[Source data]
* * * *

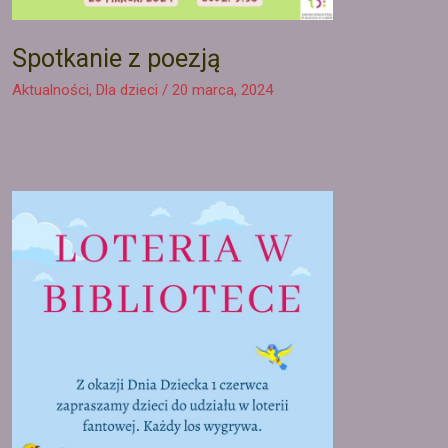
Spotkanie z poezją
Aktualności
,
Dla dzieci
/
20 marca, 2024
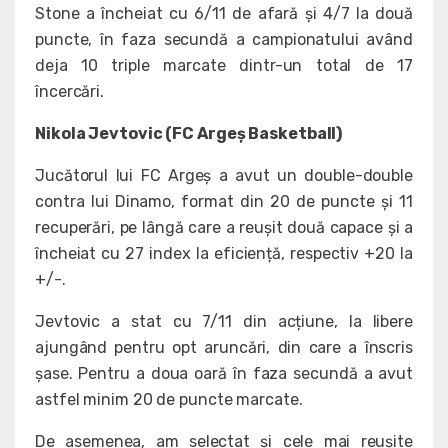
Stone a încheiat cu 6/11 de afară și 4/7 la două
puncte, în faza secundă a campionatului având
deja 10 triple marcate dintr-un total de 17
încercări.
Nikola Jevtovic (FC Argeș Basketball)
Jucătorul lui FC Argeș a avut un double-double
contra lui Dinamo, format din 20 de puncte și 11
recuperări, pe lângă care a reușit două capace și a
încheiat cu 27 index la eficiență, respectiv +20 la
+/-.
Jevtovic a stat cu 7/11 din acțiune, la libere
ajungând pentru opt aruncări, din care a înscris
șase. Pentru a doua oară în faza secundă a avut
astfel minim 20 de puncte marcate.
De asemenea, am selectat și cele mai reușite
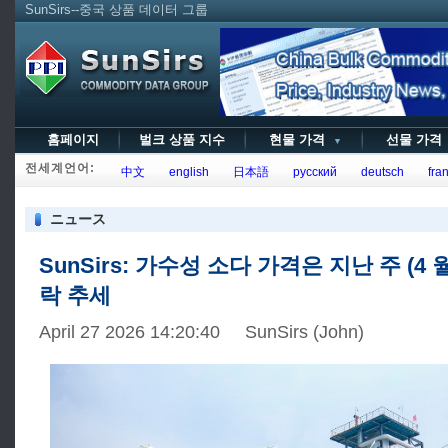
SunSirs--중국 상품 데이터 그룹
홈페이지
벌크 상품 지수
현물 가격
선물 가
▼
전세계언어:
中文
english
日本語
русский
deutsch
fran
ニュース
SunSirs: 가수성 소다 가격은 지난 주 (4 월 2
락 추세
April 27 2026 14:20:40 SunSirs (John)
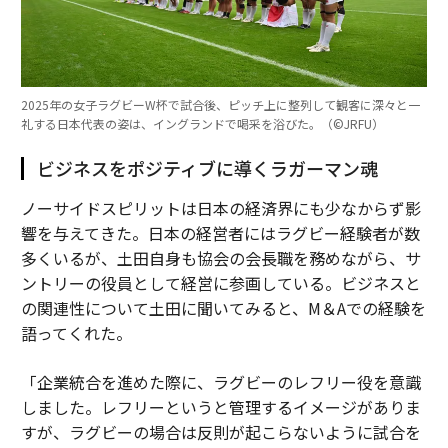
2025年の女子ラグビーW杯で試合後、ピッチ上に整列して観客に深々と一
礼する日本代表の姿は、イングランドで喝采を浴びた。（©︎JRFU）
ビジネスをポジティブに導くラガーマン魂
ノーサイドスピリットは日本の経済界にも少なからず影
響を与えてきた。日本の経営者にはラグビー経験者が数
多くいるが、土田自身も協会の会長職を務めながら、サ
ントリーの役員として経営に参画している。ビジネスと
の関連性について土田に聞いてみると、M＆Aでの経験を
語ってくれた。
「企業統合を進めた際に、ラグビーのレフリー役を意識
しました。レフリーというと管理するイメージがありま
すが、ラグビーの場合は反則が起こらないように試合を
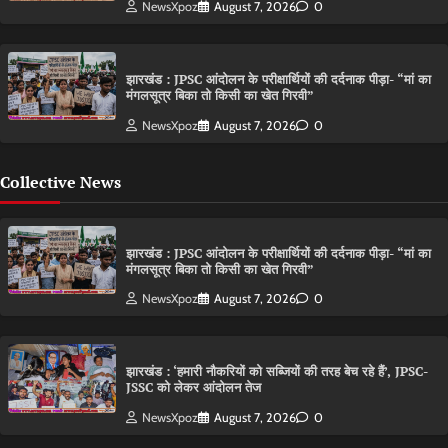
NewsXpoz
August 7, 2026
0
झारखंड : JPSC आंदोलन के परीक्षार्थियों की दर्दनाक पीड़ा- “मां का
मंगलसूत्र बिका तो किसी का खेत गिरवी”
NewsXpoz
August 7, 2026
0
Collective News
झारखंड : JPSC आंदोलन के परीक्षार्थियों की दर्दनाक पीड़ा- “मां का
मंगलसूत्र बिका तो किसी का खेत गिरवी”
NewsXpoz
August 7, 2026
0
झारखंड : ‘हमारी नौकरियों को सब्जियों की तरह बेच रहे हैं’, JPSC-
JSSC को लेकर आंदोलन तेज
NewsXpoz
August 7, 2026
0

* * * *

» **INSTRUCTION**
If a line above contains the string "SunSirs", count it, then give the total and nothing else.

» **YOUR RESPONSE**
3